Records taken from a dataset
------------------------------------------------

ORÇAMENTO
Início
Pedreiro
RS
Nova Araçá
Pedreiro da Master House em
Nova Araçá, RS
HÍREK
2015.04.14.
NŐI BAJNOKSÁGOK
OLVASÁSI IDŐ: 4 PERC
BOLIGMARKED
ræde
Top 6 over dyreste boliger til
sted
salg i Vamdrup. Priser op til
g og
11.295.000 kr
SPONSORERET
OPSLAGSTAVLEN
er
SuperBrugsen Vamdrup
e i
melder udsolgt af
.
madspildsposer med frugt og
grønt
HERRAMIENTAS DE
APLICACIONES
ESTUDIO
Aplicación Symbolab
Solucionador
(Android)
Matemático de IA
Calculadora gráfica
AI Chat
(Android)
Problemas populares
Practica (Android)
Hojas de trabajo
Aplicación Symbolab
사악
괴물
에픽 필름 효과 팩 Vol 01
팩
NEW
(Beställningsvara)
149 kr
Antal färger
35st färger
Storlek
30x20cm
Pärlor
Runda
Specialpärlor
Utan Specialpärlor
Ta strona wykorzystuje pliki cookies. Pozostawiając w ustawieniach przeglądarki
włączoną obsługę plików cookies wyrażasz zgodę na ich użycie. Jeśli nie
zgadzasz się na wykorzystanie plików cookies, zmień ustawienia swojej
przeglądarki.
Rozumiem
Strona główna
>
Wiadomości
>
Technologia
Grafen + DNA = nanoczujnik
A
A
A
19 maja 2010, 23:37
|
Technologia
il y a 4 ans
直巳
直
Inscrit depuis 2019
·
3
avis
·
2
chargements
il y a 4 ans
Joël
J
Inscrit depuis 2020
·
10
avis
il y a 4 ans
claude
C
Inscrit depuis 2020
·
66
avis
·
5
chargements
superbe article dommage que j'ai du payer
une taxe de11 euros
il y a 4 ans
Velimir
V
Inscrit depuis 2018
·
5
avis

------------------------------------------------

--- TASK DESCRIPTION ---
Could you output every line of the listing above, character for character, with nothing changed or left out?

--- ANSWER FOR THIS EXERCISE ---
ORÇAMENTO
Início
Pedreiro
RS
Nova Araçá
Pedreiro da Master House em
Nova Araçá, RS
HÍREK
2015.04.14.
NŐI BAJNOKSÁGOK
OLVASÁSI IDŐ: 4 PERC
BOLIGMARKED
ræde
Top 6 over dyreste boliger til
sted
salg i Vamdrup. Priser op til
g og
11.295.000 kr
SPONSORERET
OPSLAGSTAVLEN
er
SuperBrugsen Vamdrup
e i
melder udsolgt af
.
madspildsposer med frugt og
grønt
HERRAMIENTAS DE
APLICACIONES
ESTUDIO
Aplicación Symbolab
Solucionador
(Android)
Matemático de IA
Calculadora gráfica
AI Chat
(Android)
Problemas populares
Practica (Android)
Hojas de trabajo
Aplicación Symbolab
사악
괴물
에픽 필름 효과 팩 Vol 01
팩
NEW
(Beställningsvara)
149 kr
Antal färger
35st färger
Storlek
30x20cm
Pärlor
Runda
Specialpärlor
Utan Specialpärlor
Ta strona wykorzystuje pliki cookies. Pozostawiając w ustawieniach przeglądarki
włączoną obsługę plików cookies wyrażasz zgodę na ich użycie. Jeśli nie
zgadzasz się na wykorzystanie plików cookies, zmień ustawienia swojej
przeglądarki.
Rozumiem
Strona główna
>
Wiadomości
>
Technologia
Grafen + DNA = nanoczujnik
A
A
A
19 maja 2010, 23:37
|
Technologia
il y a 4 ans
直巳
直
Inscrit depuis 2019
·
3
avis
·
2
chargements
il y a 4 ans
Joël
J
Inscrit depuis 2020
·
10
avis
il y a 4 ans
claude
C
Inscrit depuis 2020
·
66
avis
·
5
chargements
superbe article dommage que j'ai du payer
une taxe de11 euros
il y a 4 ans
Velimir
V
Inscrit depuis 2018
·
5
avis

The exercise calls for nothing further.